* **Material provided**
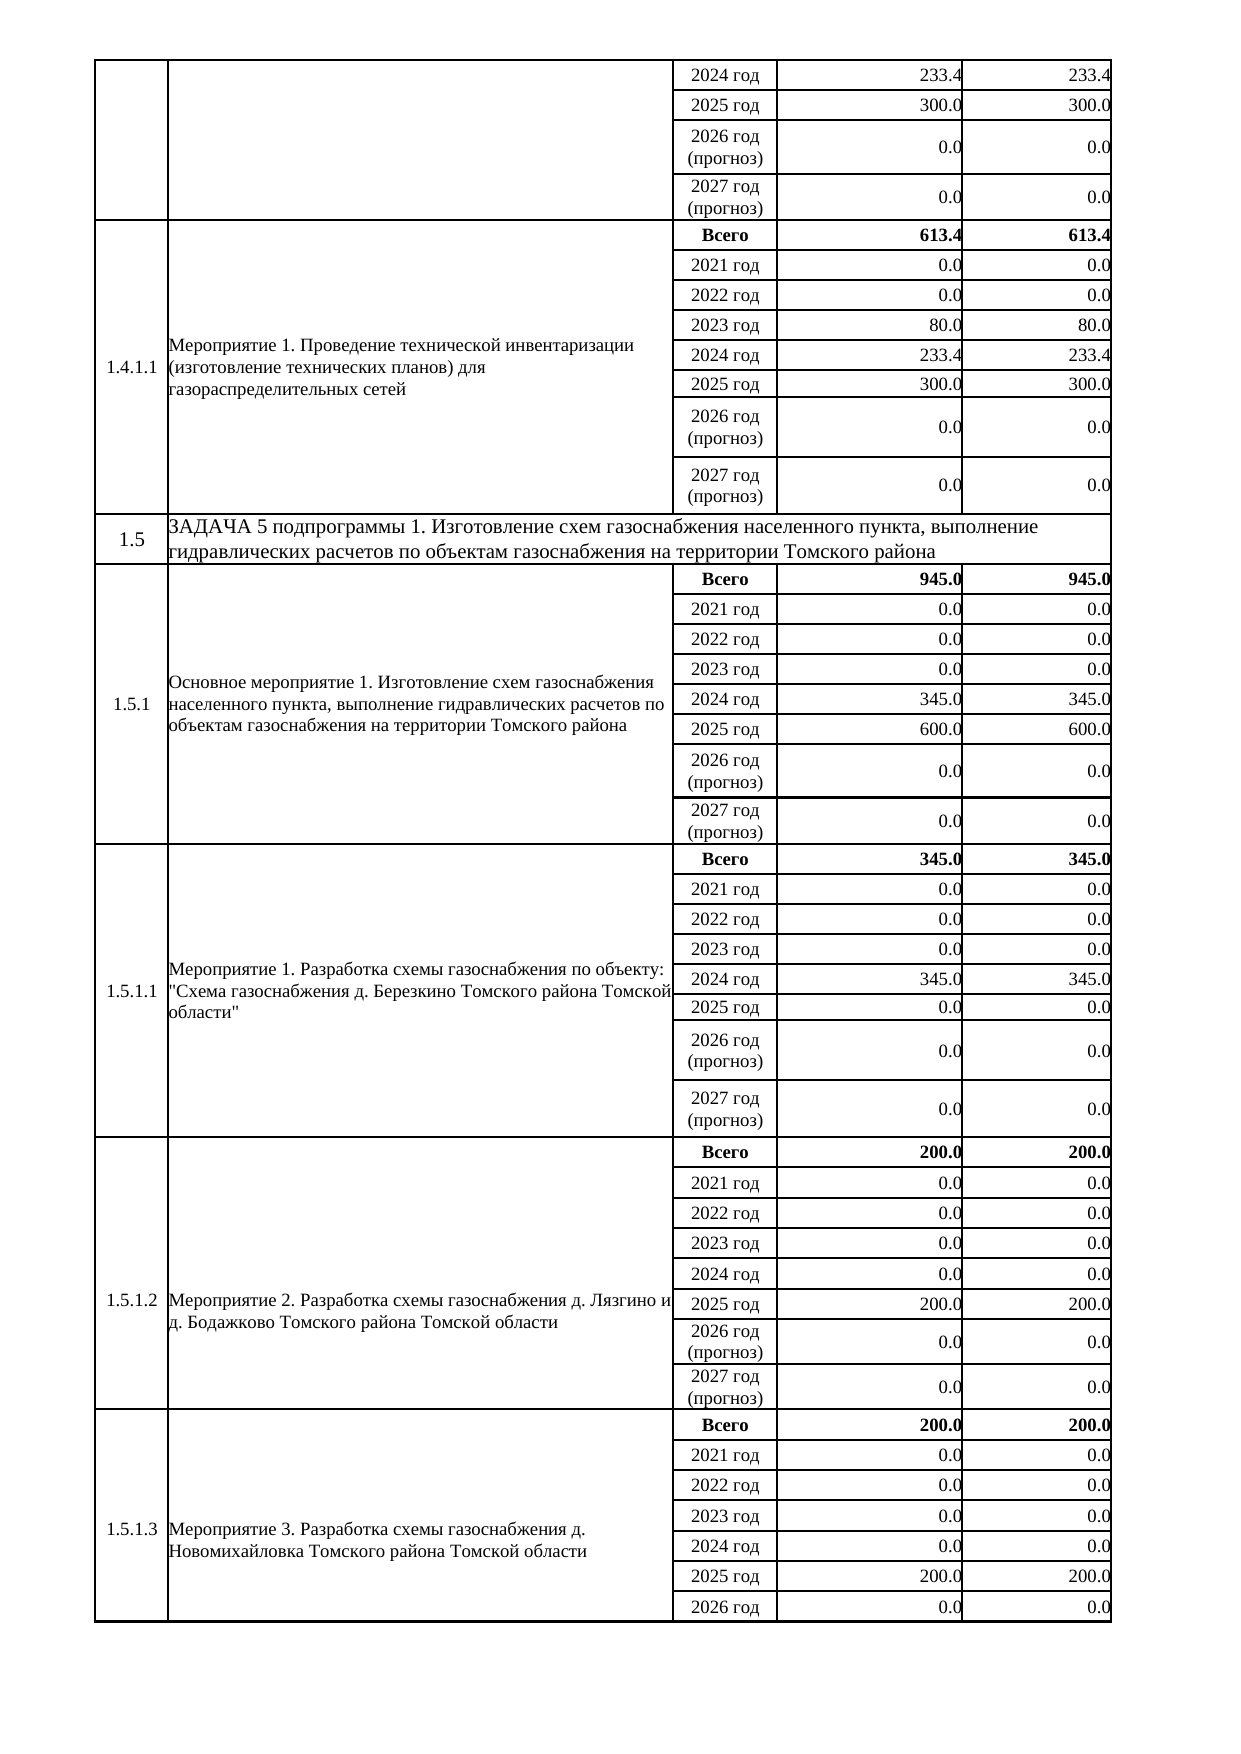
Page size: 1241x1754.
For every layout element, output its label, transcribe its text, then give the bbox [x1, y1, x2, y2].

table_cell 945.0 [778, 565, 961, 593]
table_cell 0.0 [778, 905, 961, 933]
table_cell 0.0 [963, 875, 1110, 903]
table_cell 2023 год [674, 311, 776, 339]
table_cell 0.0 [778, 121, 961, 173]
table_cell 200.0 [778, 1290, 961, 1318]
table_cell 2025 год [674, 1562, 776, 1590]
table_cell 600.0 [778, 715, 961, 743]
table_cell 0.0 [778, 1021, 961, 1079]
table_cell 0.0 [963, 1199, 1110, 1227]
table_cell 233.4 [778, 341, 961, 369]
table_cell 2025 год [674, 371, 776, 396]
table_cell 0.0 [778, 281, 961, 309]
table_cell 0.0 [963, 175, 1110, 219]
table_cell 1.4.1.1 [96, 221, 167, 512]
table_cell 2026 год (прогноз) [674, 398, 776, 456]
table_cell 200.0 [963, 1562, 1110, 1590]
table_cell 613.4 [963, 221, 1110, 249]
table_cell 0.0 [778, 1229, 961, 1257]
table_cell 200.0 [778, 1562, 961, 1590]
table_cell 80.0 [963, 311, 1110, 339]
table_cell 0.0 [963, 1471, 1110, 1499]
table_cell 0.0 [963, 1592, 1110, 1620]
table_cell 1.5.1 [96, 565, 167, 843]
table_cell 0.0 [963, 935, 1110, 963]
table_cell Всего [674, 845, 776, 873]
table_cell 2025 год [674, 91, 776, 119]
table_cell 2023 год [674, 935, 776, 963]
table_cell 2024 год [674, 1532, 776, 1560]
table_cell 0.0 [778, 175, 961, 219]
table_cell 1.5.1.2 [96, 1138, 167, 1408]
table_cell 0.0 [963, 1365, 1110, 1408]
table_cell 2023 год [674, 1501, 776, 1529]
table_cell 0.0 [778, 398, 961, 456]
table_cell 2024 год [674, 1259, 776, 1287]
table_cell Мероприятие 3. Разработка схемы газоснабжения д. Новомихайловка Томского района Томской области [169, 1410, 672, 1620]
table_cell 2026 год (прогноз) [674, 1320, 776, 1363]
table_cell 945.0 [963, 565, 1110, 593]
table_cell 2024 год [674, 341, 776, 369]
table_cell Всего [674, 565, 776, 593]
table_cell Мероприятие 2. Разработка схемы газоснабжения д. Лязгино и д. Бодажково Томского района Томской области [169, 1138, 672, 1408]
table_cell 0.0 [778, 1199, 961, 1227]
table_cell 0.0 [778, 1168, 961, 1197]
table_cell 2022 год [674, 281, 776, 309]
table_cell 233.4 [963, 61, 1110, 89]
table_cell 80.0 [778, 311, 961, 339]
table_cell 0.0 [963, 905, 1110, 933]
table_cell 345.0 [963, 845, 1110, 873]
table_cell 233.4 [963, 341, 1110, 369]
table_cell 200.0 [963, 1410, 1110, 1438]
table_cell 0.0 [963, 1021, 1110, 1079]
table_cell 0.0 [778, 1441, 961, 1469]
table_cell 345.0 [963, 965, 1110, 993]
table_cell Мероприятие 1. Разработка схемы газоснабжения по объекту: "Схема газоснабжения д. Березкино Томского района Томской области" [169, 845, 672, 1136]
table_cell 0.0 [778, 1592, 961, 1620]
table_cell 300.0 [963, 371, 1110, 396]
table_cell 2023 год [674, 1229, 776, 1257]
table_cell 0.0 [963, 625, 1110, 653]
table_cell 0.0 [963, 1081, 1110, 1136]
table_cell 2024 год [674, 61, 776, 89]
table_cell 2027 год (прогноз) [674, 1081, 776, 1136]
table_cell 2025 год [674, 715, 776, 743]
table_cell 300.0 [963, 91, 1110, 119]
table_cell 233.4 [778, 61, 961, 89]
table_cell Основное мероприятие 1. Изготовление схем газоснабжения населенного пункта, выполнение гидравлических расчетов по объектам газоснабжения на территории Томского района [169, 565, 672, 843]
table_cell 0.0 [963, 1229, 1110, 1257]
table_cell Мероприятие 1. Проведение технической инвентаризации (изготовление технических планов) для газораспределительных сетей [169, 221, 672, 512]
table_cell 0.0 [963, 251, 1110, 279]
table_cell 2027 год (прогноз) [674, 175, 776, 219]
table_cell 613.4 [778, 221, 961, 249]
table_cell 0.0 [963, 121, 1110, 173]
table_cell 200.0 [778, 1138, 961, 1166]
table_cell 0.0 [778, 935, 961, 963]
table_cell 0.0 [963, 458, 1110, 512]
table_cell 0.0 [778, 995, 961, 1019]
table_cell 1.5.1.1 [96, 845, 167, 1136]
table_cell 2022 год [674, 1471, 776, 1499]
table_cell 0.0 [963, 281, 1110, 309]
table_cell 300.0 [778, 91, 961, 119]
table_cell 1.5.1.3 [96, 1410, 167, 1620]
table_cell 2024 год [674, 965, 776, 993]
table_cell 2027 год (прогноз) [674, 799, 776, 843]
table_cell 345.0 [778, 845, 961, 873]
table_cell 600.0 [963, 715, 1110, 743]
table_cell 0.0 [963, 745, 1110, 796]
table_cell 2025 год [674, 1290, 776, 1318]
table_cell 2026 год (прогноз) [674, 745, 776, 796]
table_cell Всего [674, 1138, 776, 1166]
table_cell 0.0 [963, 799, 1110, 843]
table_cell 2021 год [674, 875, 776, 903]
table_cell 2022 год [674, 1199, 776, 1227]
table_cell 200.0 [963, 1290, 1110, 1318]
table_cell 0.0 [778, 1081, 961, 1136]
table_cell 2027 год (прогноз) [674, 1365, 776, 1408]
table_cell Всего [674, 1410, 776, 1438]
table_cell 0.0 [778, 1471, 961, 1499]
table_cell 0.0 [963, 1501, 1110, 1529]
table_cell 2025 год [674, 995, 776, 1019]
table_cell 2022 год [674, 625, 776, 653]
table_cell 0.0 [963, 1259, 1110, 1287]
table_cell 0.0 [778, 1365, 961, 1408]
table_cell 0.0 [963, 1168, 1110, 1197]
table_cell 0.0 [963, 595, 1110, 623]
table_cell 0.0 [778, 655, 961, 683]
table_cell 345.0 [778, 685, 961, 713]
table_cell 0.0 [778, 1501, 961, 1529]
table_cell Всего [674, 221, 776, 249]
table_cell 200.0 [778, 1410, 961, 1438]
table_cell 2027 год (прогноз) [674, 458, 776, 512]
table_cell 2021 год [674, 251, 776, 279]
table_cell 0.0 [778, 745, 961, 796]
table_cell 345.0 [778, 965, 961, 993]
table_cell 0.0 [778, 251, 961, 279]
table_cell 1.5 [96, 515, 167, 563]
table_cell 0.0 [963, 1532, 1110, 1560]
table_cell 0.0 [963, 1441, 1110, 1469]
table_cell 2022 год [674, 905, 776, 933]
table_cell 2021 год [674, 1168, 776, 1197]
table_cell 0.0 [778, 625, 961, 653]
table_cell 300.0 [778, 371, 961, 396]
table_cell 0.0 [963, 1320, 1110, 1363]
table_cell ЗАДАЧА 5 подпрограммы 1. Изготовление схем газоснабжения населенного пункта, выполнение гидравлических расчетов по объектам газоснабжения на территории Томского района [169, 515, 1110, 563]
table_cell 0.0 [778, 1320, 961, 1363]
table_cell 2023 год [674, 655, 776, 683]
table_cell 2026 год (прогноз) [674, 1592, 776, 1620]
table_cell 0.0 [778, 595, 961, 623]
table_cell 2024 год [674, 685, 776, 713]
table_cell 0.0 [778, 1532, 961, 1560]
table_cell 2026 год (прогноз) [674, 121, 776, 173]
table_cell 2026 год (прогноз) [674, 1021, 776, 1079]
table_cell 200.0 [963, 1138, 1110, 1166]
table_cell 345.0 [963, 685, 1110, 713]
table_cell 0.0 [778, 875, 961, 903]
table_cell 0.0 [963, 995, 1110, 1019]
table_cell 0.0 [778, 1259, 961, 1287]
table_cell 0.0 [778, 799, 961, 843]
table_cell 0.0 [778, 458, 961, 512]
table_cell 0.0 [963, 655, 1110, 683]
table_cell 2021 год [674, 1441, 776, 1469]
table_cell 2021 год [674, 595, 776, 623]
table_cell 0.0 [963, 398, 1110, 456]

* **About this exercise**
When a line in the material above contains the word "пункта", copy that line out.

* **Task result**
table_cell Основное мероприятие 1. Изготовление схем газоснабжения населенного пункта, выполнение гидравлических расчетов по объектам газоснабжения на территории Томского района [169, 565, 672, 843]
table_cell ЗАДАЧА 5 подпрограммы 1. Изготовление схем газоснабжения населенного пункта, выполнение гидравлических расчетов по объектам газоснабжения на территории Томского района [169, 515, 1110, 563]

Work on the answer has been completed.